(Entries taken from a collection)
◆ ◆ ◆ ◆ ◆ ◆ ◆

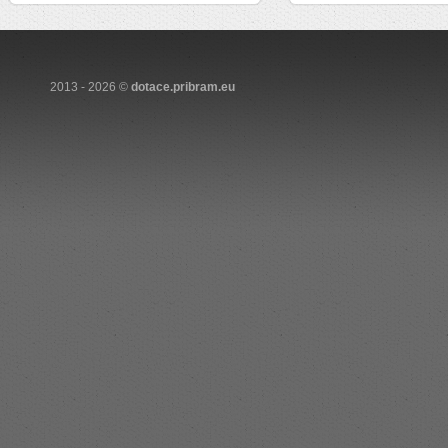
2013 - 2026 ©
dotace.pribram.eu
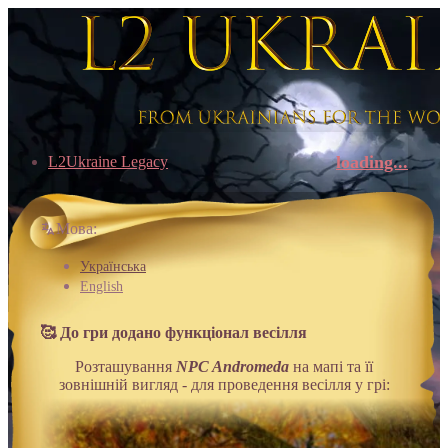
loading...
L2Ukraine Legacy
Мова:
Українська
English
🥰 До гри додано функціонал весілля
Розташування
NPC Andromeda
на мапі та її
зовнішній вигляд - для проведення весілля у грі:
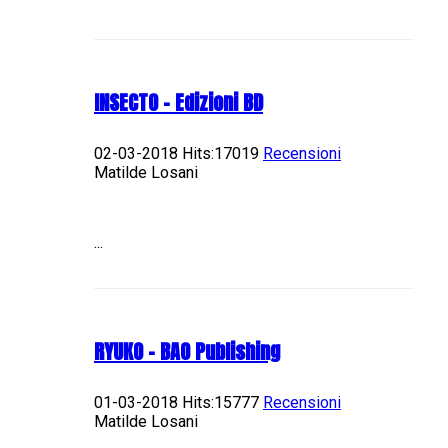
INSECTO - Edizioni BD
02-03-2018 Hits:17019
Recensioni
Matilde Losani
...
RYUKO - BAO Publishing
01-03-2018 Hits:15777
Recensioni
Matilde Losani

◆ ◆ ◆ ◆ ◆ ◆ ◆

Exercise details: Omit the images and transcribe all of the records above word for word.

Response below:
2013 - 2026 ©
dotace.pribram.eu
loading...
L2Ukraine Legacy
Мова:
Українська
English
🥰 До гри додано функціонал весілля
Розташування
NPC Andromeda
на мапі та її
зовнішній вигляд - для проведення весілля у грі:
INSECTO - Edizioni BD
02-03-2018 Hits:17019
Recensioni
Matilde Losani
...
RYUKO - BAO Publishing
01-03-2018 Hits:15777
Recensioni
Matilde Losani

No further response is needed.